Individual	PC1	PC2	PC3	PC4	PC5
HG00096	-0.01032	0.0270	0.0117	0.0192	0.002517
HG00097	-0.01054	0.0275	0.0104	0.0180	0.003890
HG00099	-0.01067	0.0275	0.0104	0.0168	0.001831
HG00100	-0.00968	0.0275	0.0109	0.0191	-0.000839
HG00101	-0.01038	0.0270	0.0116	0.0184	0.000796
HG00102	-0.01063	0.0272	0.0110	0.0178	0.003824

Scripts Overview

The process is currently set up in three scripts:

pca_biplot_1kg.sh, pca_biplot_1kg_part2.sh, pca_biplot_1kg_part3_ggplot.R
1: Parallel processing (per chromosome) for the conversion of 1000 Genomes VCF files to BCF and subsequently to PLINK format.
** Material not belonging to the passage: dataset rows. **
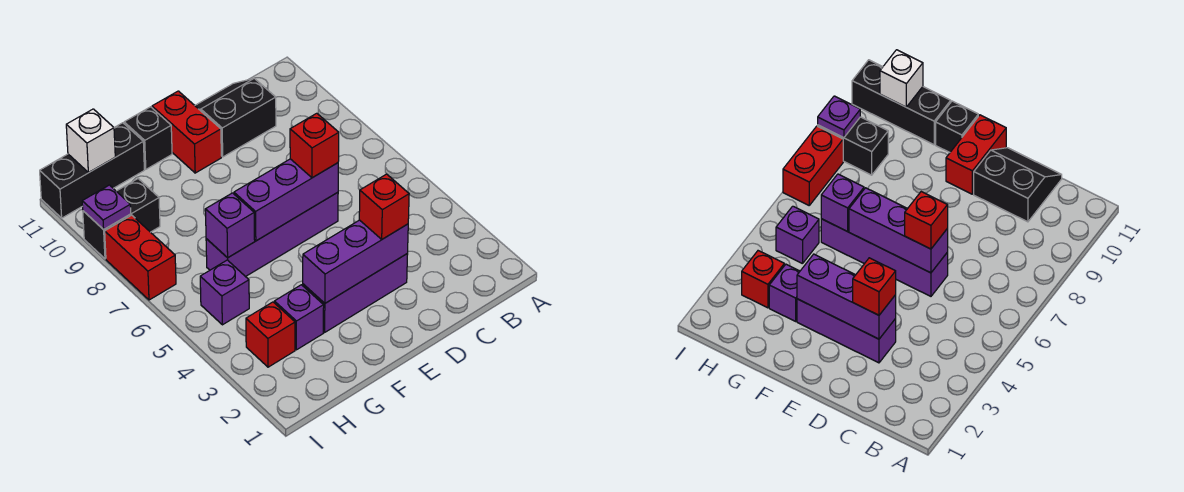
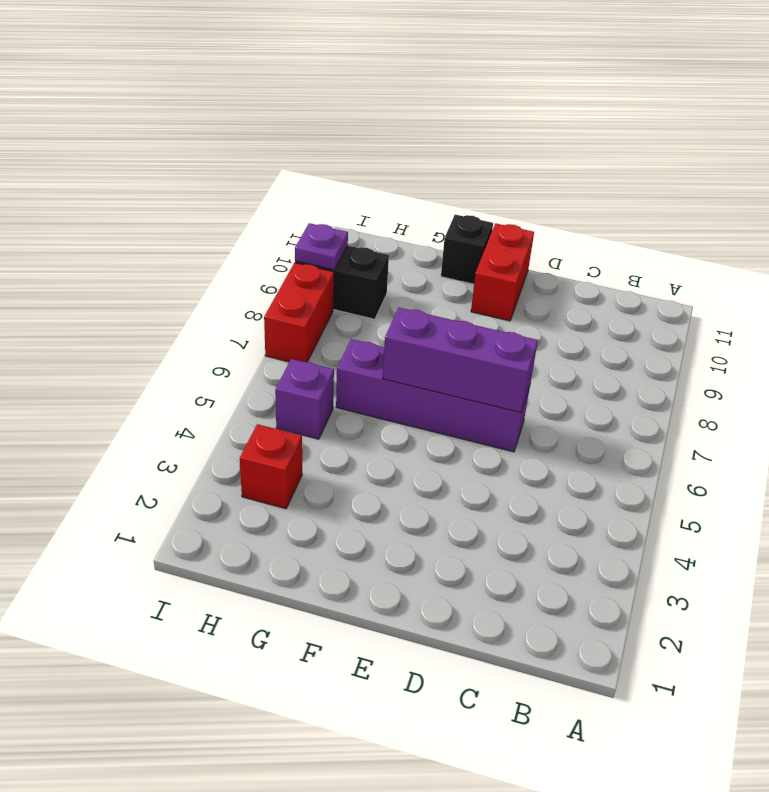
none -> black 2x2 slope [195,78,276,157]
none -> purple 1x3 brick [303,254,408,332]
none -> purple 1x1 brick [274,285,324,350]

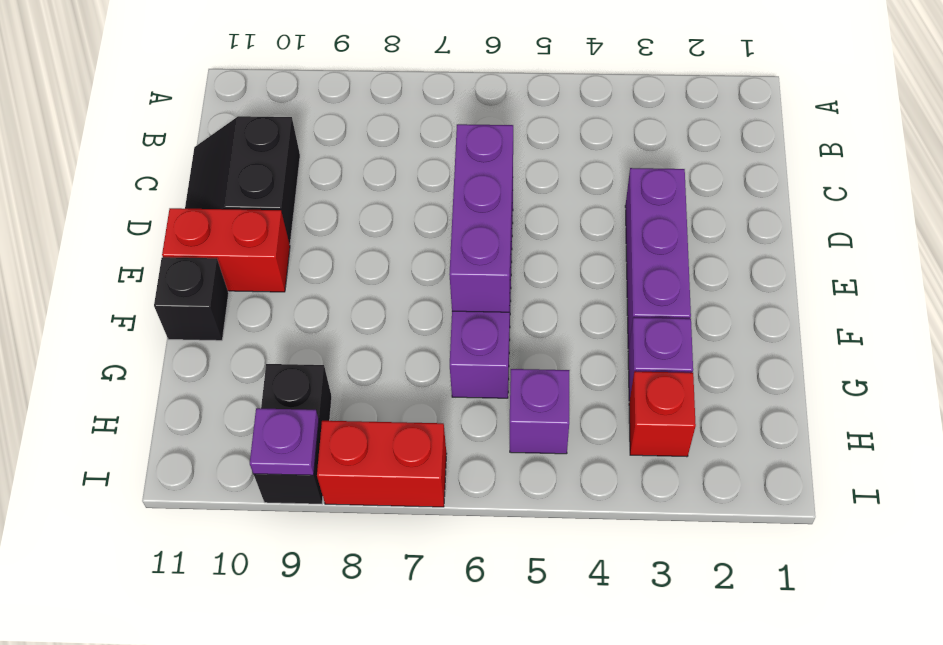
none -> black 1x3 brick [40,123,144,218]
none -> purple 1x3 brick [303,220,408,303]
none -> purple 1x1 brick [205,193,255,258]

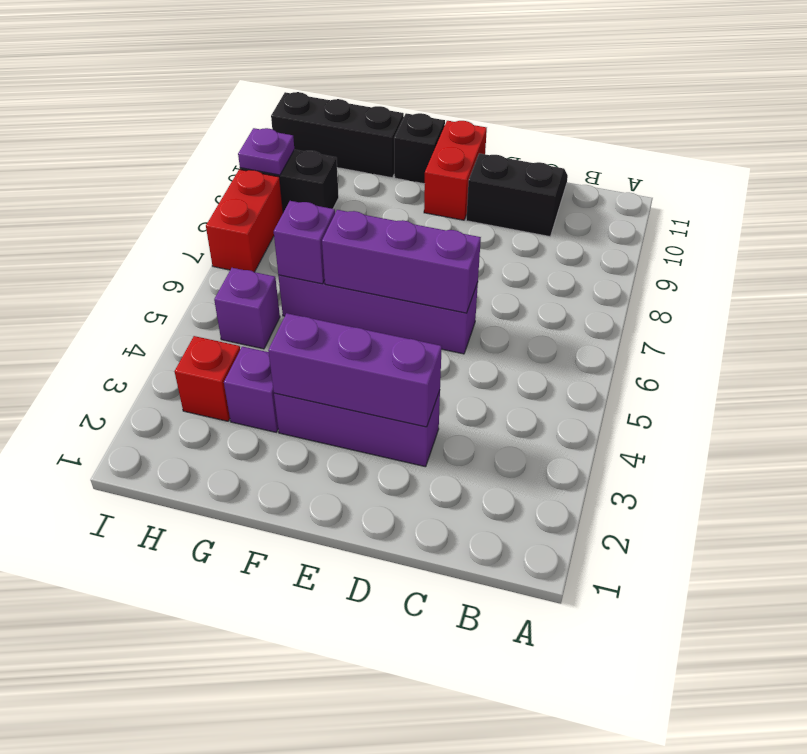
none -> white 1x1 brick [66,109,115,172]
none -> red 1x1 brick [359,174,409,239]
none -> red 1x1 brick [290,113,339,178]

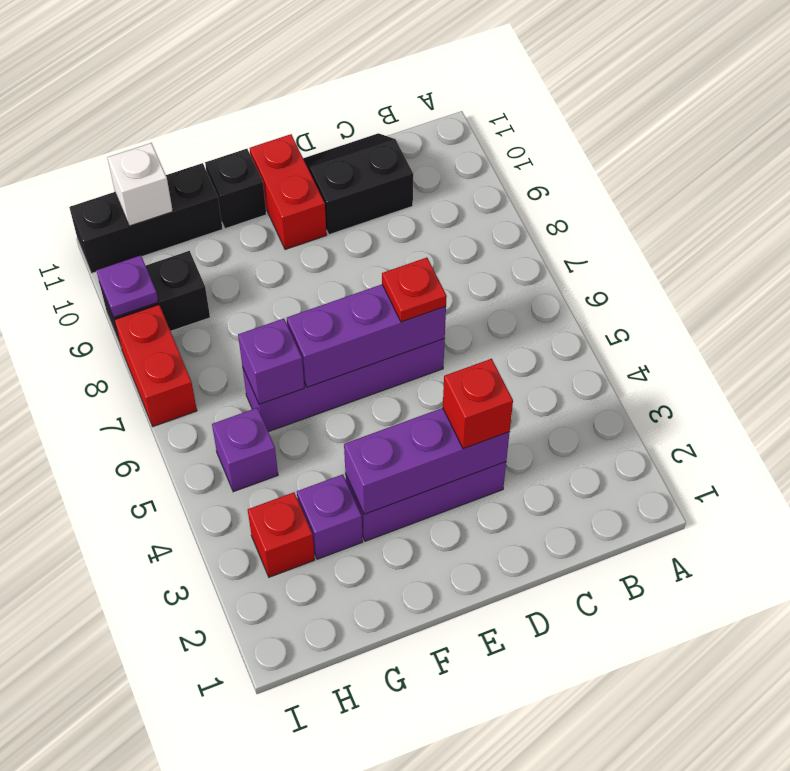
red 1x1 plate [382,258,447,322] -> red 1x1 brick [290,113,339,178]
The script handles data normalization, ID reformatting, and variant pruning to reduce linkage disequilibrium, enhancing the quality of genetic association analyses.
2: Continues from Script 1, merging PLINK files across chromosomes into a single dataset, performing PCA to explore population structure.
3: Uses ggplot2 in R to visualize the PCA results, highlighting the population stratification among global populations. This script also integrates demographic data to color-code populations in the bi-plot, providing clear visual insights into genetic diversity.

Step-by-Step Summary

Data conversion and normalisation
- Convert original VCF files to BCF using bcftools, ensuring all variants have unique IDs based on chromosome positions.
- Annotate and reformat using bcftools annotate to adjust variant IDs.
- Normalise and remove duplicate variants to clean the dataset for further analysis.
PLINK file preparation
- Convert BCF files to PLINK format, ensuring allele orders are maintained.
- Prune variants using PLINK to reduce the dataset based on minor allele frequency and linkage disequilibrium.
Data merging and PCA analysis
- Merge all chromosome-specific PLINK files into a single dataset.
- Perform PCA to identify principal components that explain the maximum variance, indicative of population stratification.
Visualisation and interpretation
- Use ggplot2 and patchwork in R to create bi-plots of the first few principal components.
- Overlay population data to visually interpret population structure and genetic diversity.

Conclusion

This reference panel and PCA analysis provide a framework for understanding genetic diversity and population structure within global populations, using the latest 1000 Genomes Project data. This methodological approach is essential for genomic studies requiring a comprehensive understanding of genetic backgrounds.